> _Your instructions_
Where a line holds the word "çizgili", copy that line from the data below.
○ ○ ○
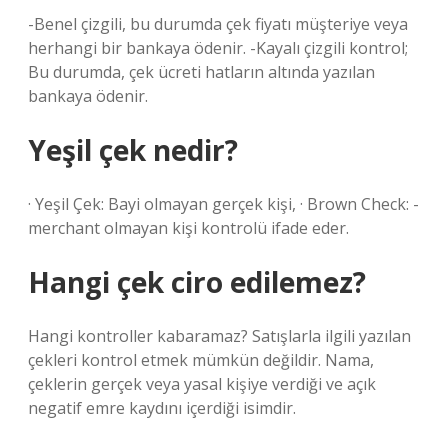
-Benel çizgili, bu durumda çek fiyatı müşteriye veya
herhangi bir bankaya ödenir. -Kayalı çizgili kontrol;
Bu durumda, çek ücreti hatların altında yazılan
bankaya ödenir.
Yeşil çek nedir?
· Yeşil Çek: Bayi olmayan gerçek kişi, · Brown Check: -
merchant olmayan kişi kontrolü ifade eder.
Hangi çek ciro edilemez?
Hangi kontroller kabaramaz? Satışlarla ilgili yazılan
çekleri kontrol etmek mümkün değildir. Nama,
çeklerin gerçek veya yasal kişiye verdiği ve açık
negatif emre kaydını içerdiği isimdir.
○ ○ ○
> _Result of the exercise_
-Benel çizgili, bu durumda çek fiyatı müşteriye veya
herhangi bir bankaya ödenir. -Kayalı çizgili kontrol;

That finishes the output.